Millions of computer processors worldwide contain serious security flaw

The security experts who discovered the issue, which they say affects an entire generation of computers, mobile devices and cloud networks, released a proof of concept code to confirm their reported findings.

Security issues with Intel Corp microchips are only slowing computers slightly, technology companies said, as researchers played down the need for mass hardware replacements to protect millions of devices from hackers.

Intel also said that the vulnerability is not unique to their products.

The security flaw in Intel chips allowed hackers to steal information from a memory of computer chips on some personal devices and data centers. Unfortunately, that capability is vulnerable to malicious actors who could access critical information stored in memory, including encryption keys and passwords.
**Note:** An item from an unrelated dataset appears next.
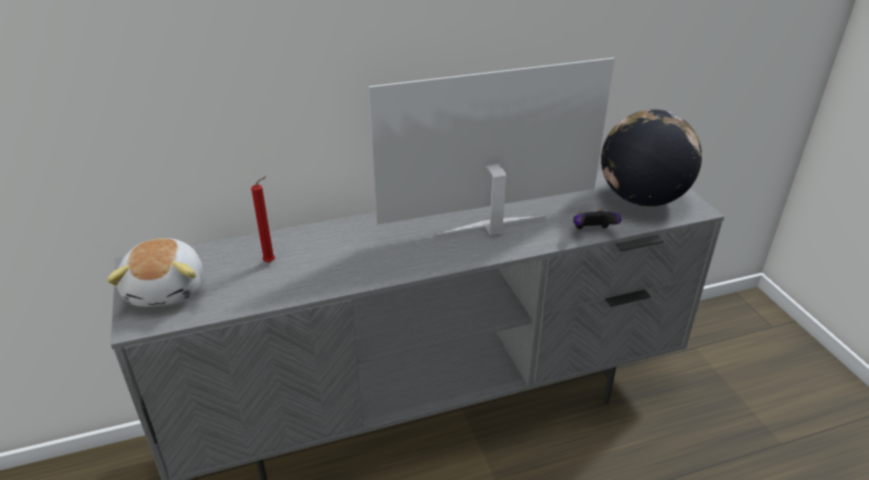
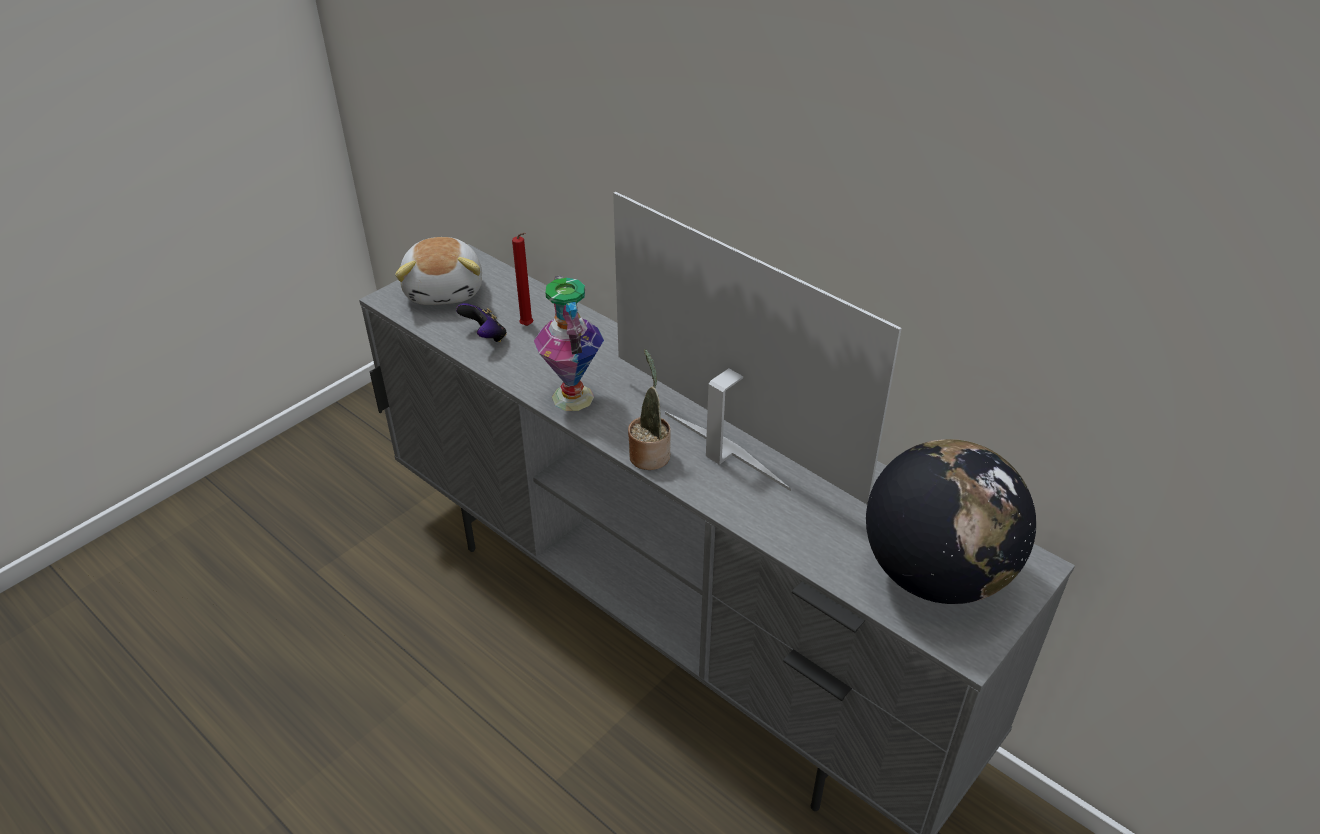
camera: 60 degrees right, 5 degrees up
(168, 289) = (445, 290): plush toy -> plush toy turned 60 degrees counterclockwise
(379, 267) = (574, 397): none -> vase
(469, 255) = (649, 454): none -> potted plant
(592, 232) = (796, 545): game controller -> game controller (485, 337)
More technically, every Intel processor which implements out-of-order execution is potentially affected, which is effectively every processor since 1995 (except Intel Itanium and Intel Atom before 2013).

It added that "contrary to some reports, any performance impacts are workload-dependent, and, for the average computer user, should not be significant and will be mitigated over time".

According to the guys at The Register, this chip-level security flaw affects Linux, MacOS and Windows.

Currently there is no fix for Spectre as it is much harder to fix, and the anonymous researchers said it could "haunt us" for quite some time to come. If the processor can't enforce the privileges, this flaw will let other standard programs access the restricted locations such as natively coded programs and content on the web using JavaScript. So far Intel is not aware of exploits based on the two vulnerabilities.

Almost all the devices that are "affected" or are "vulnerable" to the flaws, so all are open to attack.

This also gives an opportune moment for AMD, as they have claimed that they will definitely be "taking advantage" of Intel's messy security fallout.

Operating system vendors including Apple, Microsoft and Google are also pushing out fixes to mitigate the flaws, and software developers are working on patches to address the threat posed by Spectre. It noted that it had updated most of its systems and products with protections from attack.